Mizuho Financial Group‘s main banking arm reported a new system glitch on Thursday, causing a halt to some transactions just a month after regulators reprimanded Japan’s third-largest lender for a series of technical system failures.
The latest problem resulted from an error in system settings and affected automated teller machine and online banking operations for about an hour on Thursday afternoon, a Mizuho spokesperson said.
Mizuho’s technical problems this year came despite a $3.6 billion overhaul of its systems in 2019 and prompted a reprimand from Japan’s Financial Services Agency (FSA).
The FSA said eight system glitches took place at Mizuho this year. In November, Mizuho said its chief executive, chairman and three other executives would resign over the system failures.

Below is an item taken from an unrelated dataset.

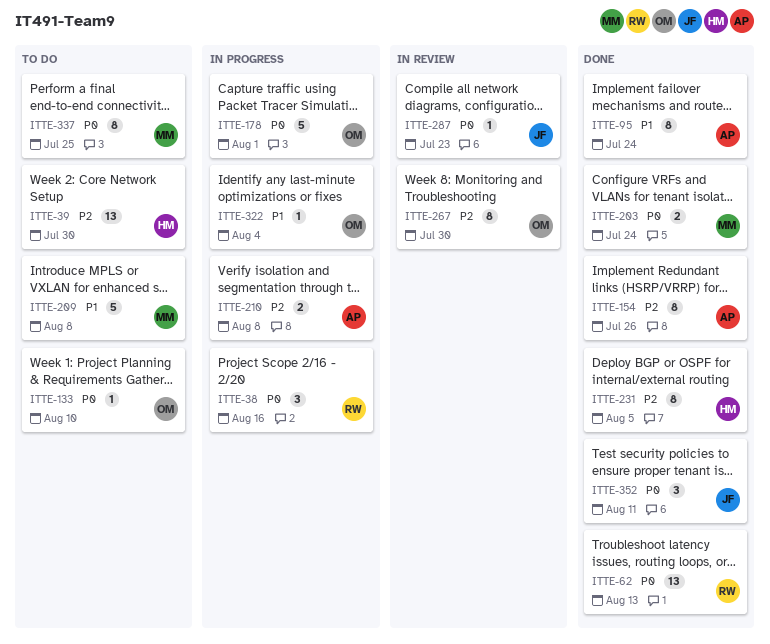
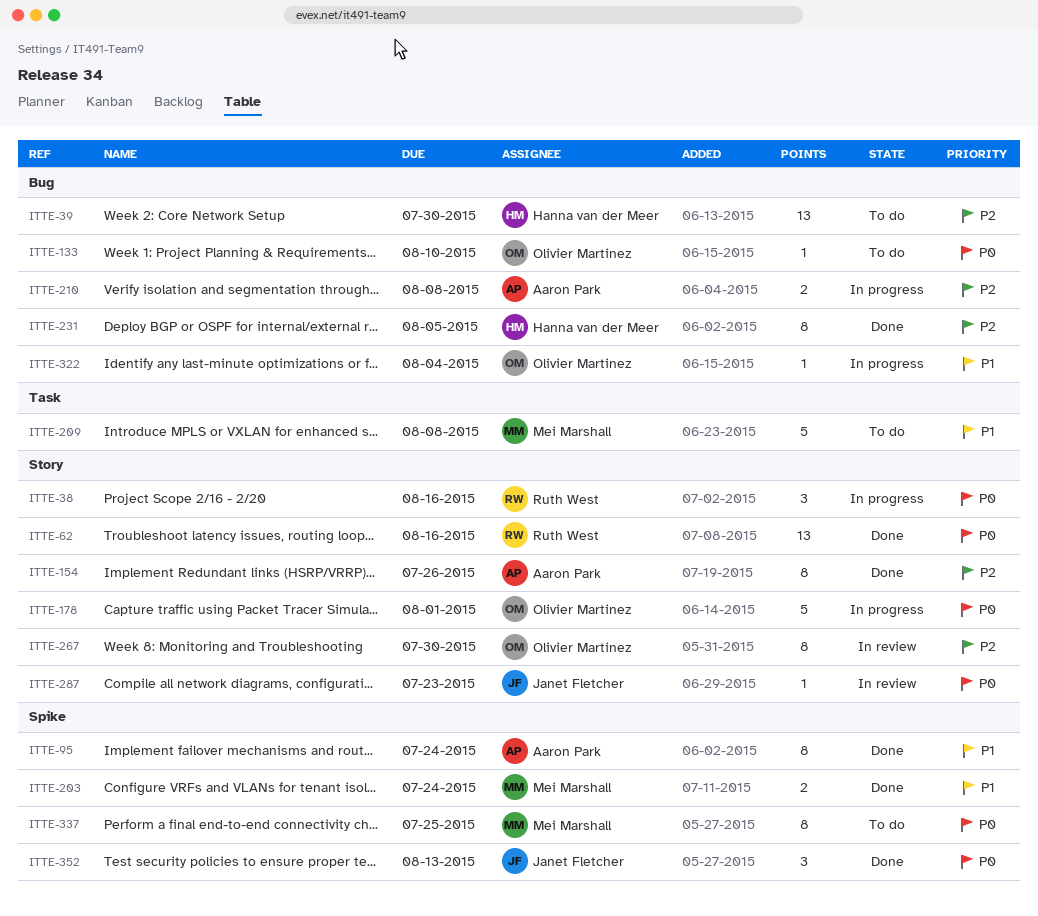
ITTE-62, due: Aug 13 -> Aug 16
ITTE-203, priority: P0 -> P1
ITTE-352, due: Aug 11 -> Aug 13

IT System Failures at Mizuho
“We deeply apologise for the inconvenience and concern we have caused to our customers and society by allowing IT system failures to occur repeatedly in a short period of time and by failing to adequately ensure thorough operations under the Foreign Exchange and Foreign Trade Act of Japan,” the bank said in a December 17 statement in response to finance ministry criticisms.
The FSA, the country’s banking regulator, said in a statement the failures had “undermined the credibility of Japan’s bank settlement system”.
Tatsufumi Sakai, the CEO and Yasuhiro Sato, the chair, as well as the head of the main banking unit and executives in charge of the group’s systems and compliance, would step down by April to take responsibility for the glitches, the bank said.
Mizuho has not selected a new CEO and plans to leave the chairman post vacant.